Mayorkas told a congressional hearing that government officials hope to clear out the migrant camp under the bridge at Del Rio within the next nine or 10 days.
“We expect to see dramatic results in the next 48 to 96 hours, and we’ll have a far better sense in the next two days,” he said.
Meanwhile, Texas Governor Greg Abbott, a staunch critic of Biden’s administration and its handling of migrants at the border, ordered state workers to line up dozens of state-owned cars, in a side-to-side, kilometers-long “steel wall” to try to keep more migrants from surging past overwhelmed U.S. border agents into Texas.
Abbott estimated that 8,600 migrants remain at the Del Rio International Bridge, down from the estimated 14,000 encamped there last weekend.
The Texas governor blamed the Biden administration for the chaos at the border.

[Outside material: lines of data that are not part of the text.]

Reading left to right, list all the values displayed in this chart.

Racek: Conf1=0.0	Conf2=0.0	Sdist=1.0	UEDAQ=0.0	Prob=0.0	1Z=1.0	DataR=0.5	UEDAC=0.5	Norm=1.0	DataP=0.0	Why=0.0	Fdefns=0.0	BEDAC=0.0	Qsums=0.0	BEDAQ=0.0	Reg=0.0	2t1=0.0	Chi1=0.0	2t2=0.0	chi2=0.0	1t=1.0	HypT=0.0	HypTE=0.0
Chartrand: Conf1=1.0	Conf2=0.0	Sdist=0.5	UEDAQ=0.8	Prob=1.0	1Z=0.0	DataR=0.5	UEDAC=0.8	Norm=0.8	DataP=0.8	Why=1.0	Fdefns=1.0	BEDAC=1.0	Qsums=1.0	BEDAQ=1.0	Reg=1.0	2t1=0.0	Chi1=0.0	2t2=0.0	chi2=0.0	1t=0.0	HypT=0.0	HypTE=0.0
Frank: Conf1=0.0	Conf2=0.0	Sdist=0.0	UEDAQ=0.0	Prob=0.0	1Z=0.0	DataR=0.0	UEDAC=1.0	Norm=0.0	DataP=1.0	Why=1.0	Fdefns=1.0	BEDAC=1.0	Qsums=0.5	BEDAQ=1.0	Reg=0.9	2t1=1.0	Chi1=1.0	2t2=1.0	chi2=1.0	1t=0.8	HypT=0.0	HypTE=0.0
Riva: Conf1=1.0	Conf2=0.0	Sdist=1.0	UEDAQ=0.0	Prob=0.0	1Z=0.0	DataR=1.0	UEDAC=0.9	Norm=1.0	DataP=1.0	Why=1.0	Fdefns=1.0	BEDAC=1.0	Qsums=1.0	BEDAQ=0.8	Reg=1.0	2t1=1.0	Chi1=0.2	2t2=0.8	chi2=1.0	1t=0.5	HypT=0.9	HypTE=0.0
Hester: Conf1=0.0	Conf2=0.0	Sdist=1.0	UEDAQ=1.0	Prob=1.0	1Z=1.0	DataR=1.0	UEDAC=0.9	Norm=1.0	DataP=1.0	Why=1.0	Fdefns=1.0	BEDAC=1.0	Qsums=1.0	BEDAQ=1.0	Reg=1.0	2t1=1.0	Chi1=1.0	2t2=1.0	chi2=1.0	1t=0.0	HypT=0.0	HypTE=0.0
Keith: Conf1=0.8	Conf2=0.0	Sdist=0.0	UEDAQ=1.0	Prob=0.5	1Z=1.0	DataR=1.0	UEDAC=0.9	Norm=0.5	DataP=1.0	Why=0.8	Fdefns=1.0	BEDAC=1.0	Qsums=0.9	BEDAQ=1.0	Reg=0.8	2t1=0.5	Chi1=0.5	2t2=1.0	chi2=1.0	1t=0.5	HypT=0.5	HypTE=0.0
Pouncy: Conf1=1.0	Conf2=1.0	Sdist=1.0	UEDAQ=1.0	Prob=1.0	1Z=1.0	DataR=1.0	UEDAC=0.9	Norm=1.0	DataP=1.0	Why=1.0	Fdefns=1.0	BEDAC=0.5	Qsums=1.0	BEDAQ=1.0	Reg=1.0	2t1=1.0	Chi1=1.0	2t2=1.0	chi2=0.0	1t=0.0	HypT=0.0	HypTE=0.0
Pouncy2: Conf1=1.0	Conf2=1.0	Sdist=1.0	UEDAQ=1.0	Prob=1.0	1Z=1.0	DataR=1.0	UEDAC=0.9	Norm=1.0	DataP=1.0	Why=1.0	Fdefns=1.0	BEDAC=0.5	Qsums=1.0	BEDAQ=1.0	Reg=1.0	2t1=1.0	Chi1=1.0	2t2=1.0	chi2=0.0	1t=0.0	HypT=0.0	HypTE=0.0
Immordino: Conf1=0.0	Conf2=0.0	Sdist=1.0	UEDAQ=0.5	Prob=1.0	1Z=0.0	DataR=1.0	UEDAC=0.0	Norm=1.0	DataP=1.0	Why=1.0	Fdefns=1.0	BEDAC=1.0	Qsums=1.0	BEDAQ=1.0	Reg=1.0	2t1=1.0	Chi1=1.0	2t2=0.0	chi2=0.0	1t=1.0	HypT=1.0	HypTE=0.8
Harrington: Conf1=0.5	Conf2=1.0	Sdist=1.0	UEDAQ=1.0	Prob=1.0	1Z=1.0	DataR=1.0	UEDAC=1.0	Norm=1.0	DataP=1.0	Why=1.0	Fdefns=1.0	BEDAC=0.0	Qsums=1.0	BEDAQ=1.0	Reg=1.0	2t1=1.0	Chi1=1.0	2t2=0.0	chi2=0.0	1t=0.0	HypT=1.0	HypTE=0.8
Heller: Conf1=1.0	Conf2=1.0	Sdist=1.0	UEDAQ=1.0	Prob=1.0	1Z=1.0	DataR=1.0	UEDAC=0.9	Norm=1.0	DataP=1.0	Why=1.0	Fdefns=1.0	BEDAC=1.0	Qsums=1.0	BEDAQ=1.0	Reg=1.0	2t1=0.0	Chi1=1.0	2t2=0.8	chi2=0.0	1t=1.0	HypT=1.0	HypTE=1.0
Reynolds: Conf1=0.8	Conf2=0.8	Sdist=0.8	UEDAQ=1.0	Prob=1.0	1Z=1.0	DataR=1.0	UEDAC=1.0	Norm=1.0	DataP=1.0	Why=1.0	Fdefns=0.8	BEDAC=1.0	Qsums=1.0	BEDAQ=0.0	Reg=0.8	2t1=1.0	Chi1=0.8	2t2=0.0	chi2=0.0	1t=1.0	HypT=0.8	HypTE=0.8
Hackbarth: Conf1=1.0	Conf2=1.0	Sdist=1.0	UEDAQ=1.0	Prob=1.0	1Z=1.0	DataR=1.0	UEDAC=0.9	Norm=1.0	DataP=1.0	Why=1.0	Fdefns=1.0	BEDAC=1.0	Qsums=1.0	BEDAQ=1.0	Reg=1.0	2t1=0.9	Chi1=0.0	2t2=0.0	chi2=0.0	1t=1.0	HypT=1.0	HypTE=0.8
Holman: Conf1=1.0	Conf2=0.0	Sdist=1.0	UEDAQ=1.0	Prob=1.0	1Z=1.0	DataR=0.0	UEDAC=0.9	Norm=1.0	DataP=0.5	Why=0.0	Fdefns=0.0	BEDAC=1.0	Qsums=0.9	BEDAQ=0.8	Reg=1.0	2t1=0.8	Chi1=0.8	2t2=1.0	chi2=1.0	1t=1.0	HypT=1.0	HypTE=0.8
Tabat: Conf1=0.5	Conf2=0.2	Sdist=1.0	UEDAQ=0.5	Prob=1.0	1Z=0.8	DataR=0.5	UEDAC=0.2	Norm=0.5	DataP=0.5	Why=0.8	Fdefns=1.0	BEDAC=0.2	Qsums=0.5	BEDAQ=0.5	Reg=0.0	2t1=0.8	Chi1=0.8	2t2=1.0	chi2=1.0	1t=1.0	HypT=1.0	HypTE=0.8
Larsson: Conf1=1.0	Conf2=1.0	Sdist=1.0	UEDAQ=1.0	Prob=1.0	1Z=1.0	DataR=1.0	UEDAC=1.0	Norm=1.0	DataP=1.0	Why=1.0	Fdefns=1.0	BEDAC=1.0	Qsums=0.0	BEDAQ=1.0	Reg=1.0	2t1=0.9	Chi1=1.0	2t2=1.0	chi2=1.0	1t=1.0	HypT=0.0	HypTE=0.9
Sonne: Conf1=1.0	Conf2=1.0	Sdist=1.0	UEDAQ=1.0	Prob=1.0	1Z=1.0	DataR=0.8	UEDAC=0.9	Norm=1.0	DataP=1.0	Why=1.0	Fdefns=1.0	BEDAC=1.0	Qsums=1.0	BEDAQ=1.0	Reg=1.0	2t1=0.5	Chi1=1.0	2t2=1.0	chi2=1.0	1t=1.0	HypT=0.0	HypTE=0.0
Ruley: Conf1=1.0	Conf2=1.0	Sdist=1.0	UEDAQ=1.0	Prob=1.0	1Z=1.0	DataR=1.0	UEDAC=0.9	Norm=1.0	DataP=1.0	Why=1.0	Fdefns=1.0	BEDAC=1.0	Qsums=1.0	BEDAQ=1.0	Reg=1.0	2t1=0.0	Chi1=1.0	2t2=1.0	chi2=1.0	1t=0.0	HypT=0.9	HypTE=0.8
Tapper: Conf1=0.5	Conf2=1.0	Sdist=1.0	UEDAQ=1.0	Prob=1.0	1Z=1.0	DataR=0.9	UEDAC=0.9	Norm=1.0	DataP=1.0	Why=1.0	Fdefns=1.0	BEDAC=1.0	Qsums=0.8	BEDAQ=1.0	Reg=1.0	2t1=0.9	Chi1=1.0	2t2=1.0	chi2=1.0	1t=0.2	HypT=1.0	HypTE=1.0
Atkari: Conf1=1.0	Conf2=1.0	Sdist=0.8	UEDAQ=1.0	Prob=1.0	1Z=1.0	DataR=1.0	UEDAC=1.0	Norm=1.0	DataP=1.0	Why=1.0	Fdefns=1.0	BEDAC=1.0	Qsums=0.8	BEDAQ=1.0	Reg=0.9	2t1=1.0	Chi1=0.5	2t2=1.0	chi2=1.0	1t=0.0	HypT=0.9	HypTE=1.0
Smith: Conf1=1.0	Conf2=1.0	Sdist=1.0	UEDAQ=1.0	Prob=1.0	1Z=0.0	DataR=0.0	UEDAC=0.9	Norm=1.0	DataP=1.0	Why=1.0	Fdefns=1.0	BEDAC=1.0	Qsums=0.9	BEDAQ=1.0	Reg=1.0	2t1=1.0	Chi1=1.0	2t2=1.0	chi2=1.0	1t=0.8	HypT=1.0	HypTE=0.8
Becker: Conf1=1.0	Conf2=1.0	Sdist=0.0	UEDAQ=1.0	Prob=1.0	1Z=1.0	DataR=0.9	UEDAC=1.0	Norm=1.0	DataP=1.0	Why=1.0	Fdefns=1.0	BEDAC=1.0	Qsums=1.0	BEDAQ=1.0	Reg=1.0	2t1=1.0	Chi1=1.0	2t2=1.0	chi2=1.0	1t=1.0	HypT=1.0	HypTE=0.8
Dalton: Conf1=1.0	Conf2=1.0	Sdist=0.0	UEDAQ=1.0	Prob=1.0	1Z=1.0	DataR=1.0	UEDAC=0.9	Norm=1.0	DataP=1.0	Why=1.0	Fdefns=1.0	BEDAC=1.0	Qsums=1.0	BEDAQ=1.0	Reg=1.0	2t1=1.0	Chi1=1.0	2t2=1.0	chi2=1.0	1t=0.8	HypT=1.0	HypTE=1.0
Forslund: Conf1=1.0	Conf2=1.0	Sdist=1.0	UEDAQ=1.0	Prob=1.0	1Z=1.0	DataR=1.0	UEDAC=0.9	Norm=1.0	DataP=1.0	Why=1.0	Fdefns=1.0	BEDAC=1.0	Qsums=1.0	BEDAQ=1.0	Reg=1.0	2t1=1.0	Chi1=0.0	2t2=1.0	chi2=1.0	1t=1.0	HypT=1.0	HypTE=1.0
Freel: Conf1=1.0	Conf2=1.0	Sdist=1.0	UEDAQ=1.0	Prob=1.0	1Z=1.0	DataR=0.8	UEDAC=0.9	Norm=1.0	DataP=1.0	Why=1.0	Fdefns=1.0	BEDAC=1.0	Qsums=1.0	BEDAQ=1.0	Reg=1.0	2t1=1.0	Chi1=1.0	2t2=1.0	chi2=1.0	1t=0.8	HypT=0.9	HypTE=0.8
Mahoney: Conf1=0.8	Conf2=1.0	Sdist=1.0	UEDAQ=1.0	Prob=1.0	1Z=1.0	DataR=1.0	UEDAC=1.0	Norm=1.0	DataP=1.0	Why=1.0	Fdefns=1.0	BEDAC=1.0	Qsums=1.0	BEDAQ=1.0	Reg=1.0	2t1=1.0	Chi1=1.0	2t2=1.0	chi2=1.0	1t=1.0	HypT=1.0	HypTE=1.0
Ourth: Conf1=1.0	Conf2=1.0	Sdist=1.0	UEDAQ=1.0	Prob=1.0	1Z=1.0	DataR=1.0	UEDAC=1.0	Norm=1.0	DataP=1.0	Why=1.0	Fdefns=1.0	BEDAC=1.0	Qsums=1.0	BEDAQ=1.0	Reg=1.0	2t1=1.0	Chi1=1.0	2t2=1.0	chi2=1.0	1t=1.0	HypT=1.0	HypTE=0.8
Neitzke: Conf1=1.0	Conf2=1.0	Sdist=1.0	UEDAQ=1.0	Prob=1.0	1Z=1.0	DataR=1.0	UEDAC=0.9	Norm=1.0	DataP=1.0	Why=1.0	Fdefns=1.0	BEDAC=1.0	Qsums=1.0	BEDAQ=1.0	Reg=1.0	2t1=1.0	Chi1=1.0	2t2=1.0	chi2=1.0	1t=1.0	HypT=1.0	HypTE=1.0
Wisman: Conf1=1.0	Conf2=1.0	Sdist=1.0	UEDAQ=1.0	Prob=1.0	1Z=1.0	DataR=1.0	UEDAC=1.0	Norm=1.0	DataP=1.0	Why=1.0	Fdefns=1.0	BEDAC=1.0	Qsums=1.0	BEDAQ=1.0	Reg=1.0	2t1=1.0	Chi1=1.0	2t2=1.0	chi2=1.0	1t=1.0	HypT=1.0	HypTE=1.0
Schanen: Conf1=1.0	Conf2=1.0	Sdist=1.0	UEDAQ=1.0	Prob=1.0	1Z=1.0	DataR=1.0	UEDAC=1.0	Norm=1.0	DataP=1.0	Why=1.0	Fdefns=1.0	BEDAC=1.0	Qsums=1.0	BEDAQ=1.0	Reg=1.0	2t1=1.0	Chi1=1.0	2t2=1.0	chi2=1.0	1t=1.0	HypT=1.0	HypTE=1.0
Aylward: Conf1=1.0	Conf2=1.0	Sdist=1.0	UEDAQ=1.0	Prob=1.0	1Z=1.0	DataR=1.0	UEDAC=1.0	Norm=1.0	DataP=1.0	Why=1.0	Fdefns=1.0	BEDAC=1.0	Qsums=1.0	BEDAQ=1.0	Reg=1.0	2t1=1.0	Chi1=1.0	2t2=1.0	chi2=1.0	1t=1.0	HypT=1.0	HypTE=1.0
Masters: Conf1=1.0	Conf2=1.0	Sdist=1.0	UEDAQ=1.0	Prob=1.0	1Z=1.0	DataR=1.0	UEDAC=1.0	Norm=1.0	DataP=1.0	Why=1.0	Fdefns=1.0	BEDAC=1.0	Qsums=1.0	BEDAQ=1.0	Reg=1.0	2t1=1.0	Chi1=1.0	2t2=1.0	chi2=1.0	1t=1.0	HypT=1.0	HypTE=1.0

“When you have an administration that is not enforcing the law in this country, when you have an administration that has abandoned any pretense of securing the border and securing our sovereignty, you see the onrush of people like what we saw walking across this dam that is right behind me,” Abbott said at a news conference in Val Verde County.
Meanwhile, immigration authorities have launched an investigation into scenes at the border last Sunday of U.S. horseback-mounted border agents corralling some of the Haitians and forcing them back into Mexico.
Top U.S. officials, including Vice President Kamala Harris and Mayorkas, condemned the actions of the agents as captured on video and in photographs.
Mayorkas told lawmakers on Wednesday that the scenes of the border agents’ treatment of the migrants “correctly and necessarily were met with our nation’s horror.”
“They do not reflect who we are as a country,” he said, nor the U.S. Customs and Border Protection agency.